Intrinsic camera parameters:
————————
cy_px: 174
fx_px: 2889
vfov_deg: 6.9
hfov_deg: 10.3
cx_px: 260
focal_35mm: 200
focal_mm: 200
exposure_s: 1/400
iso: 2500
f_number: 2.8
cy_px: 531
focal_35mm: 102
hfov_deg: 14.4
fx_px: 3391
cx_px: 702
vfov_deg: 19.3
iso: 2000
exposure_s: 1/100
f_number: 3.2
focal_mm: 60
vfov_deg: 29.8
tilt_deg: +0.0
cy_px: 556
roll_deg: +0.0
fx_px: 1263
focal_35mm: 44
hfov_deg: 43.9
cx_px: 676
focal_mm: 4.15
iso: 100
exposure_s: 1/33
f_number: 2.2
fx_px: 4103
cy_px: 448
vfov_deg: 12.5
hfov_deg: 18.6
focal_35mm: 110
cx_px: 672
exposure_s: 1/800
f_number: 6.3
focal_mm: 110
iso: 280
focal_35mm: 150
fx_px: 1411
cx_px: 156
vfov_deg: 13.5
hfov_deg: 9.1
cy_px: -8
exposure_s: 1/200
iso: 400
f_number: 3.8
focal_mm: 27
————————
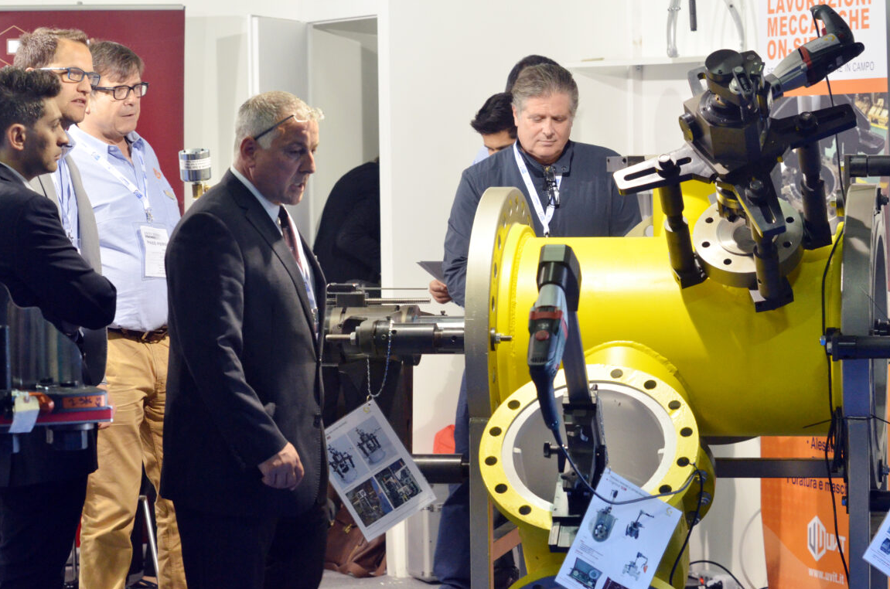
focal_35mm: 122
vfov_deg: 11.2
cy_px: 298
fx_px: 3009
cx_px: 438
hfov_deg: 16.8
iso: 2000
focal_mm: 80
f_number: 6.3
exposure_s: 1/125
————————
Exercise description => With the line holding "f_number: 3.2" as the first and the line holding "focal_mm: 27" as the last, set down that range of the entries above exactly, and nothing else.

Result of this exercise =>
f_number: 3.2
focal_mm: 60
vfov_deg: 29.8
tilt_deg: +0.0
cy_px: 556
roll_deg: +0.0
fx_px: 1263
focal_35mm: 44
hfov_deg: 43.9
cx_px: 676
focal_mm: 4.15
iso: 100
exposure_s: 1/33
f_number: 2.2
fx_px: 4103
cy_px: 448
vfov_deg: 12.5
hfov_deg: 18.6
focal_35mm: 110
cx_px: 672
exposure_s: 1/800
f_number: 6.3
focal_mm: 110
iso: 280
focal_35mm: 150
fx_px: 1411
cx_px: 156
vfov_deg: 13.5
hfov_deg: 9.1
cy_px: -8
exposure_s: 1/200
iso: 400
f_number: 3.8
focal_mm: 27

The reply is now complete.